Use `jq` or any JSON parser to find elements:

```bash
polter peekaboo -- see --app "Safari" --json-output \
  | jq '.data.ui_elements[] | select(.label | test("Sign in"; "i"))'

# Toolbar buttons that only expose AXDescription:
polter peekaboo -- see --app "Google Chrome" --json-output \
  | jq '.data.ui_elements[] | select((.description // "") | test("Wingman"; "i"))'
```

## Troubleshooting tips

- If the CLI reports **blind typing**, re-run `see` with `--app <Name>` so we can autofocus the app before typing.
- Missing text fields after the fallback usually means the page is shielding its inputs from AX entirely; in that case rely on the Browser MCP DOM or image-based hit tests.
- For repeatable local tests, run `RUN_LOCAL_TESTS=true swift test --filter SeeCommandPlaygroundTests` to exercise the Playground fixtures mentioned in `docs/research/interaction-debugging.md`.

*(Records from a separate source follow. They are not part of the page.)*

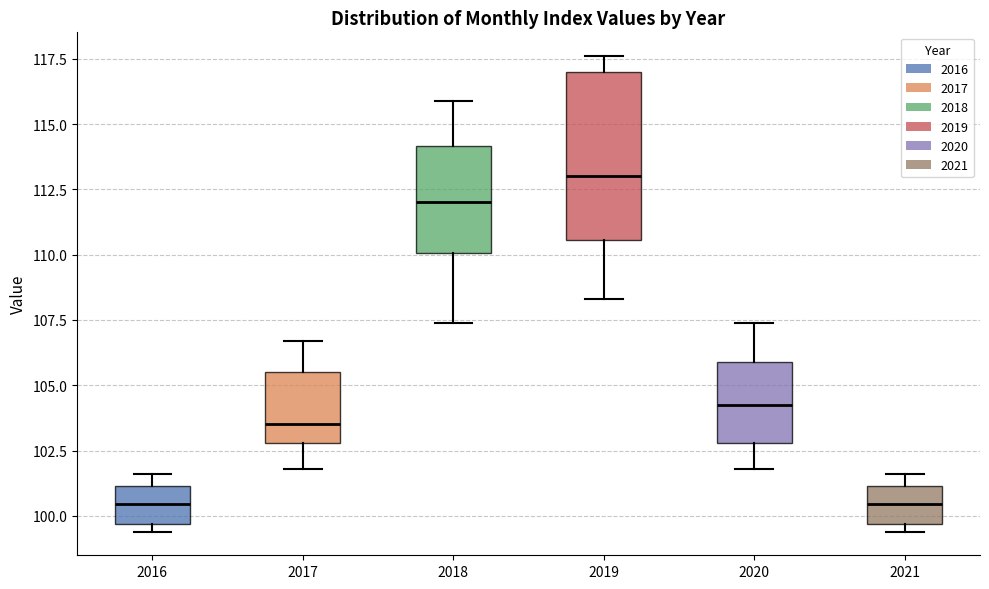

Which box has the highest median line?

2019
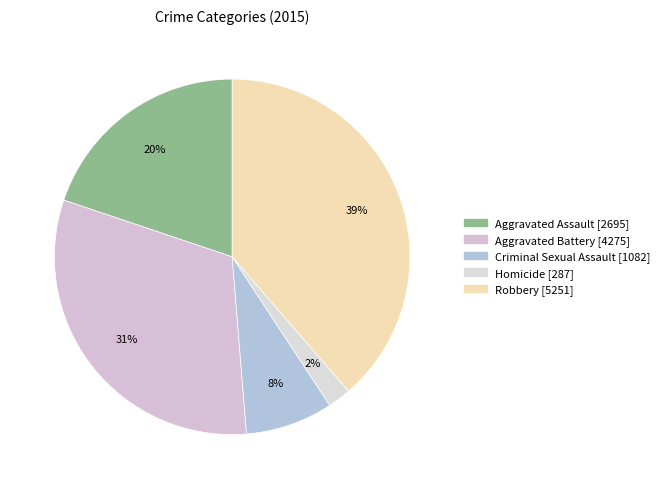

Which slice is the smallest?

Homicide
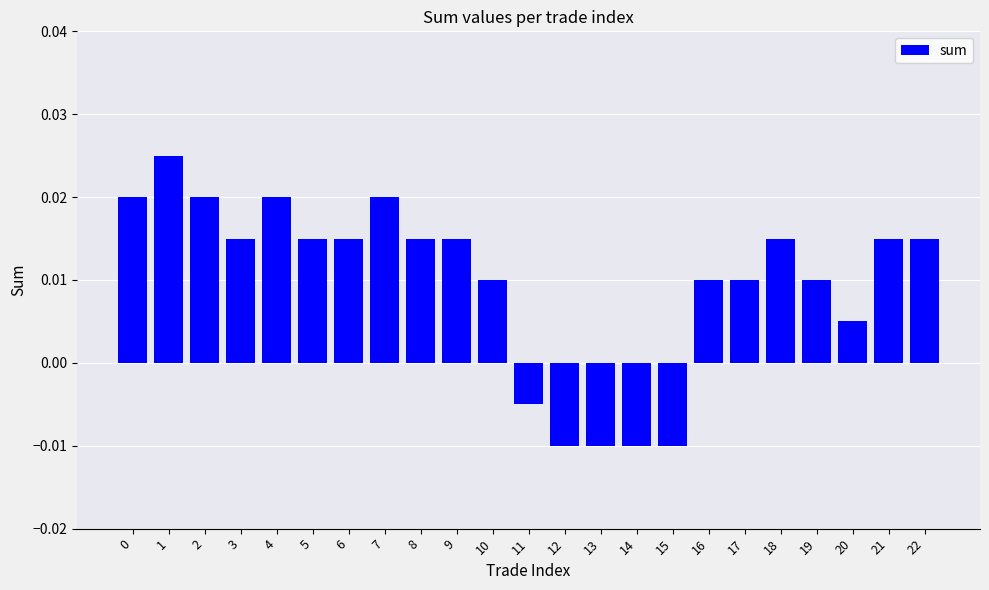

Between 4 and 15, which is larger?

4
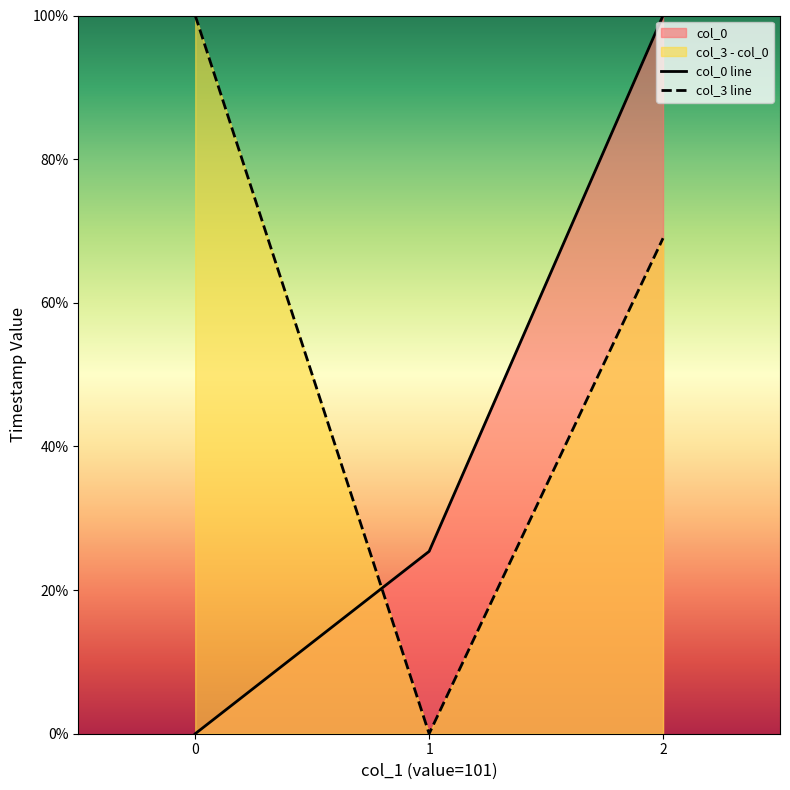

How many values in col_0 line are above zero?

2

## Smart label placement (`--annotate`)
- The `SmartLabelPlacer` generates external label candidates (above/below/sides/corners) for each element, filters out overlaps/out-of-bounds positions, then scores remaining spots via `AcceleratedTextDetector.scoreRegionForLabelPlacement` to prefer calm regions. Internal placements are a last-resort fallback.
- Edge-aware scoring samples a padded rectangle (6 px halo, clamped to the image) so the chosen region stays clean once text is drawn; above/below placements get slight bonuses to reduce sideways clutter.
- Preferred orientations nudge horizontally tight elements toward vertical labels when scores tie.
- Tests: `Apps/CLI/Tests/CoreCLITests/SmartLabelPlacerTests.swift` (run with `./runner swift test --package-path Apps/CLI --filter SmartLabelPlacerTests`).
- Manual validation: `polter peekaboo -- see --app Playground --annotate --path /tmp/see.png --json-output` then inspect the annotated PNG; if labels cover dense UI, capture the repro and adjust padding/scoring before committing.